Left ventricular hypertrophy is an adaptive process to increased loading of the left ventricle. This condition becomes pathologic with impaired myocardial function if the various tissue compartments of the myocardium (myocyte, interstitial and vascular compartments) are inhomogeneously altered, particularly if myocardial fibrosis occurs. In arterial hypertension, myocardial fibrosis is known to occur in association with activated circulating or local renin-angiotensin systems and includes reactive perivascular and interstitial fibrosis in both the pressure-overloaded hypertrophied left ventricle and the normotensive non-hypertrophied right ventricle.
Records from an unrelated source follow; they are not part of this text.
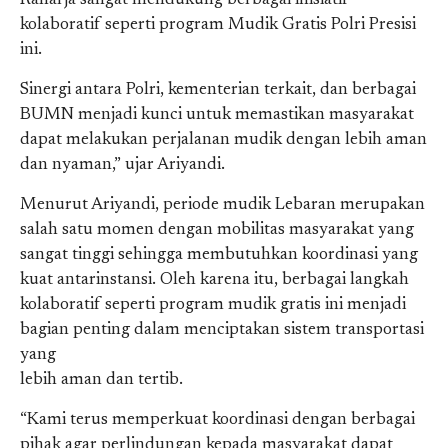
Raharja sangat mendukung berbagai inisiatif
kolaboratif seperti program Mudik Gratis Polri Presisi
ini.
Sinergi antara Polri, kementerian terkait, dan berbagai
BUMN menjadi kunci untuk memastikan masyarakat
dapat melakukan perjalanan mudik dengan lebih aman
dan nyaman,” ujar Ariyandi.
Menurut Ariyandi, periode mudik Lebaran merupakan
salah satu momen dengan mobilitas masyarakat yang
sangat tinggi sehingga membutuhkan koordinasi yang
kuat antarinstansi. Oleh karena itu, berbagai langkah
kolaboratif seperti program mudik gratis ini menjadi
bagian penting dalam menciptakan sistem transportasi
yang
lebih aman dan tertib.
“Kami terus memperkuat koordinasi dengan berbagai
pihak agar perlindungan kepada masyarakat dapat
Therefore, it appears that hemodynamics are not primarily responsible for the adverse myocardial collagen matrix remodeling in hypertensive heart disease. Accordingly, we studied the interaction between cultured adult rat cardiac fibroblasts, which express messenger (m) RNAs for types I and III collagens, the major fibrillar collagens in the heart, and angiotensin II (Ang II), the effector homone of the Renin-angiotensin system.

Objectives

Specifically, we sought to determine whether Ang II stimulates total collagen synthesis and the expression of type I collagen mRNA in cultured adult rat cardiac fibroblasts, and to investigate the effects of Ang II on intracellular Ca 2+ levels.

Materials and methods

Adult rat cardiac fibroblasts were cultured in Dulbecco's Modified Eagle's Medium+ 10% fetal calf serum and incubated for 24 h with Ang II with or without specific Ang II type 1 or type 2 receptor antagonists. Collagen synthesis was measured using a 3 H-proline incorporation assay, and type I collagen mRNA was determined using reverse-transcriptase polymerase chain reaction. Intracellular Ca 2+ transients were measured by fast fluorescence photometry using the fluorescent dye fura-2-acetoxymethylester.

Results

We found a 76% increase in type I collagen mRNA in cultured cardiac fibroblasts after a 24-h incubation with Ang II, and this was abolished by simultaneous incubation with the Ang II type 1 (AT 1)-receptor antagonist candesartan. Likewise, total collagen synthesis was stimulated by Ang II in a dose-dependent manner, and this stimulation was also counteracted by candesartan. Additionally, incubation with Ang II resulted in a significant dose-dependent increase in intracellular Ca 2+ transients which was also abolished by treatment with candesartan.

Conclusions

Ang II stimulates collagen synthesis in cultured adult rat cardiac fibroblasts via AT 1 receptors, most likely using Ca 2+ as a second messenger. These findings suggest a direct interaction between Ang II and cardiac fibroblasts in mediating myocardial fibrosis in arterial hypertension, leading to pathologic left ventricular hypertrophy with initially impaired diastolic and ultimately reduced systolic function of the left ventricle. The AT 1-receptor antagonist candesartan cilexetil, which is the prodrug of the active compound candesartan, may prove valuable in preventing or regressing myocardial fibrosis in hypertensive heart disease.